# Put your hand on the radio, I'll put my hand on the mike...



## blhowes (May 2, 2009)

I'm not sure if this the right forum to put this in. Mods please move it as you see fit.

This question is for ex-pentecostals/charasmatics, but others I'm sure may know the answer as well. I was driving home and turned on the local Christian radio station. The guy speaking was talking about trusting God when we go through tough situations, even though we may not feel like trusting God at the time. What he said sounded good - I continued to listen. A caller called in who was going through a tough situation, and was having a tough time trusting God as he was going through the trial. He sounded quite disturbed and upset. The radio preacher asked the man if he was near his radio. The guy said, "Yes, but its turned off now". The radio preacher told the man to go over and put his hand on the radio. While he did this, the radio preacher said he'd put his hand on the mike and proceeded to pray for the man.

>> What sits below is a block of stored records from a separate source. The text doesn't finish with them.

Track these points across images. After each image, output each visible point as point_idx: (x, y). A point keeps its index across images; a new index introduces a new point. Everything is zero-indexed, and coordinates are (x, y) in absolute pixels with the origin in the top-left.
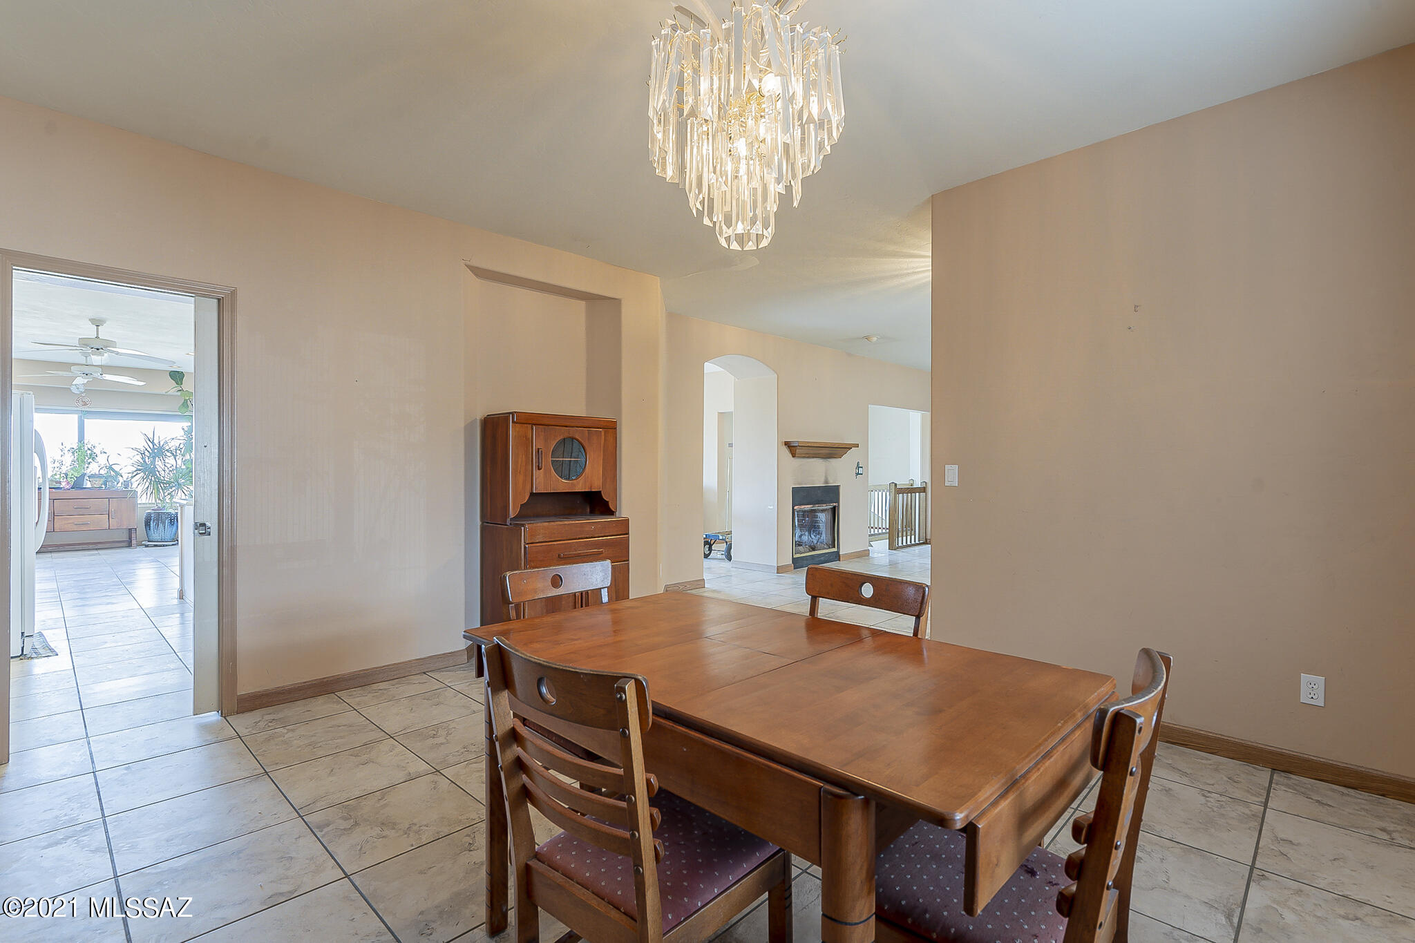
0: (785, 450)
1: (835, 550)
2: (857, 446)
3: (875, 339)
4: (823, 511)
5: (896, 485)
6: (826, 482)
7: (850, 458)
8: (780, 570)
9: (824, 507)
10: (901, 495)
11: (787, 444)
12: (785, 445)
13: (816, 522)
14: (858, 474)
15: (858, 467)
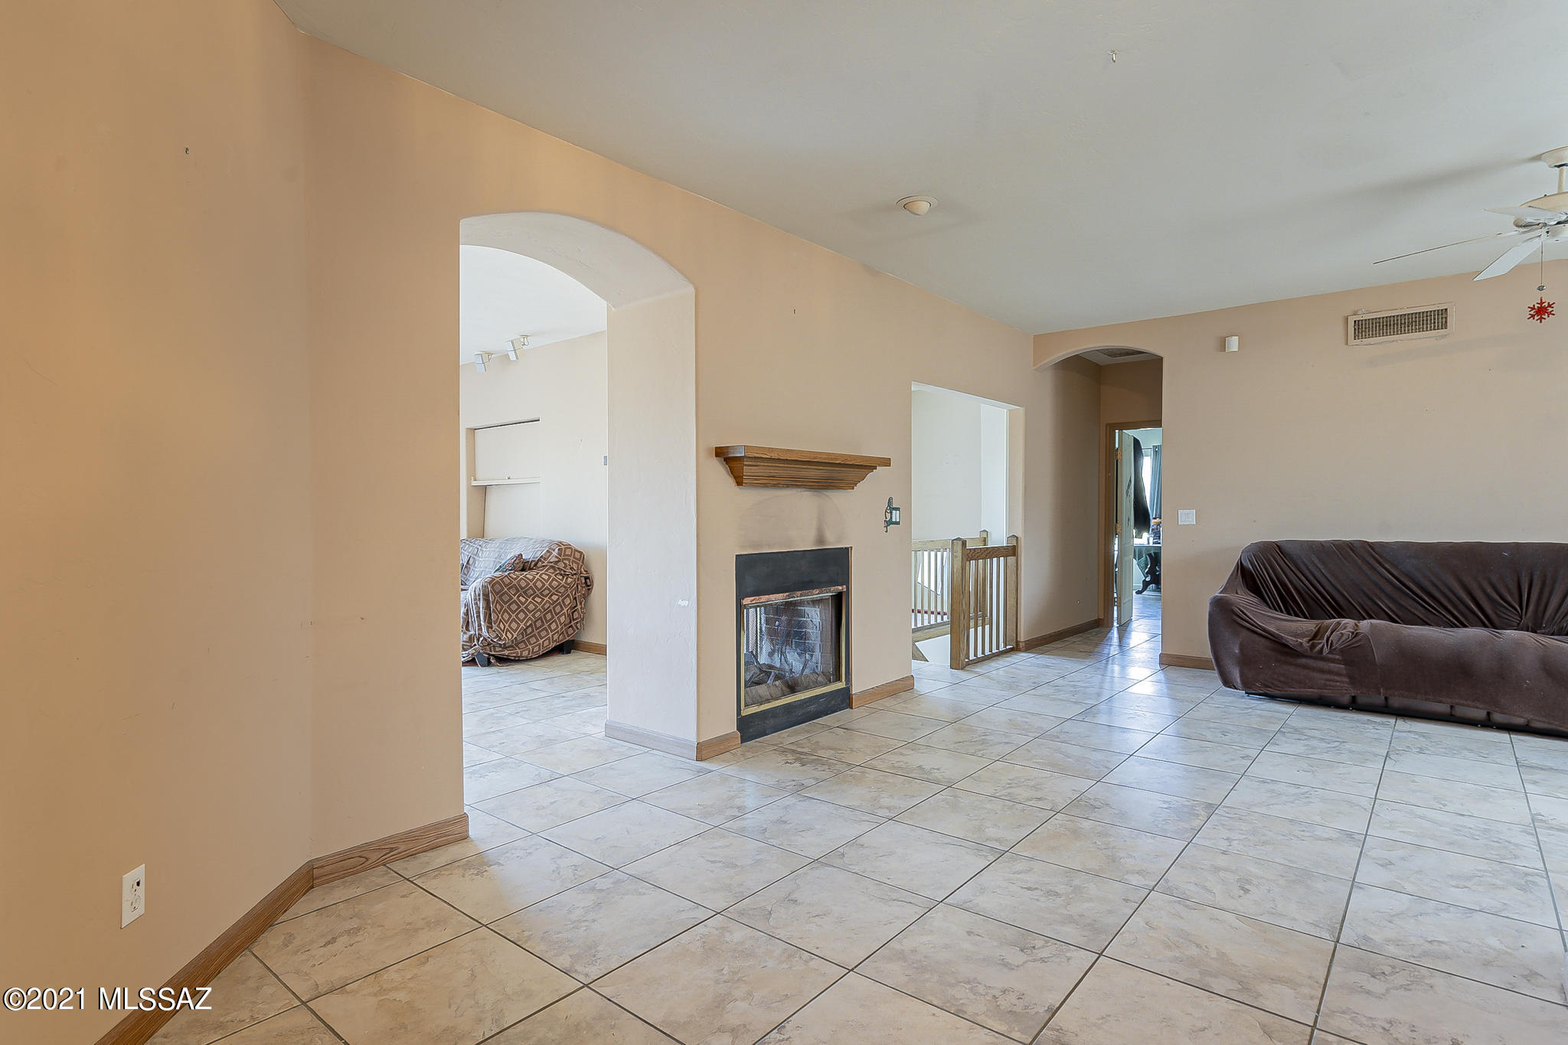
0: (719, 471)
1: (841, 685)
2: (886, 462)
3: (923, 207)
4: (815, 602)
5: (964, 543)
6: (821, 539)
7: (871, 489)
8: (705, 751)
9: (816, 594)
10: (973, 562)
11: (721, 453)
12: (717, 455)
13: (801, 625)
14: (889, 523)
15: (891, 508)
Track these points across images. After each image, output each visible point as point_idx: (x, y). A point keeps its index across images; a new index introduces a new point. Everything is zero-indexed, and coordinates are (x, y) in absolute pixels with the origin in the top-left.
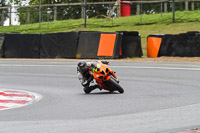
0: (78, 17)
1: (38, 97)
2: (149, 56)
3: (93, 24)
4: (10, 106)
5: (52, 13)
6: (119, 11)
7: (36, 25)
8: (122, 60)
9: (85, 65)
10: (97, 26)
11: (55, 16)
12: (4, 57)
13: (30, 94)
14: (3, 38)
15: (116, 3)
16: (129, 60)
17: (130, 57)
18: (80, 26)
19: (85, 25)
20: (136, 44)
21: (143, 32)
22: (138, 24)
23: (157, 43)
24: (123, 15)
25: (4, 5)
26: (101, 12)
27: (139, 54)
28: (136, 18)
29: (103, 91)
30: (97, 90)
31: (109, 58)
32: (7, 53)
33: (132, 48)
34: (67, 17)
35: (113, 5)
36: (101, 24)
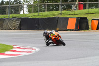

Question: There must be some biblical reason (at least to the radio preacher) for telling someone to put his hand on the radio while praying for someone. Can you think of any verses such a preacher might use to justify this practice?


----------



## Skyler (May 2, 2009)

I can think of laying on of hands for healing... presumably, this is intended to be a similar phenomenon.


----------



## Jon 316 (May 2, 2009)

It's a kind of symbolism a 'point of contact' 

lacks any real scripturall basis but its common. The congregational equivelent is to ask teh congregation to 'reach out their hands' towards the person they are praying for. 

The 'point of contact' could be (vaguely) connected to 1) Paul's (or was it Peter?) hankerchiefs which he touched and passed on to the sick who were healed. And possibly the woman who touched Jesus Garment. 

That may or may not be the case. It could just be Pentecostal religious tradition that has no rhyme or reason.


----------



## Rich Koster (May 2, 2009)

It is a false teaching created due to the misunderstanding of Matt 18:19 KJV. "Again I say to you, That if two of you on earth *agree as touching* any thing that they shall ask, it shall be done for them of my Father which is in heaven".


----------



## Jon 316 (May 2, 2009)

Rich Koster said:


> It is a false teaching created due to the misunderstanding of Matt 18:19 KJV. "Again I say to you, That if two of you on earth *agree as touching* any thing that they shall ask, it shall be done for them of my Father which is in heaven".



Sarcasm I guess? If not, I have never heard such a thing and I have been in the pentie movement a long time.


----------



## Rich Koster (May 2, 2009)

Jon 316 said:


> Rich Koster said:
> 
> 
> > It is a false teaching created due to the misunderstanding of Matt 18:19 KJV. "Again I say to you, That if two of you on earth *agree as touching* any thing that they shall ask, it shall be done for them of my Father which is in heaven".
> ...



No, read the KJV then another version for Matt 18:19....I'm serious.


----------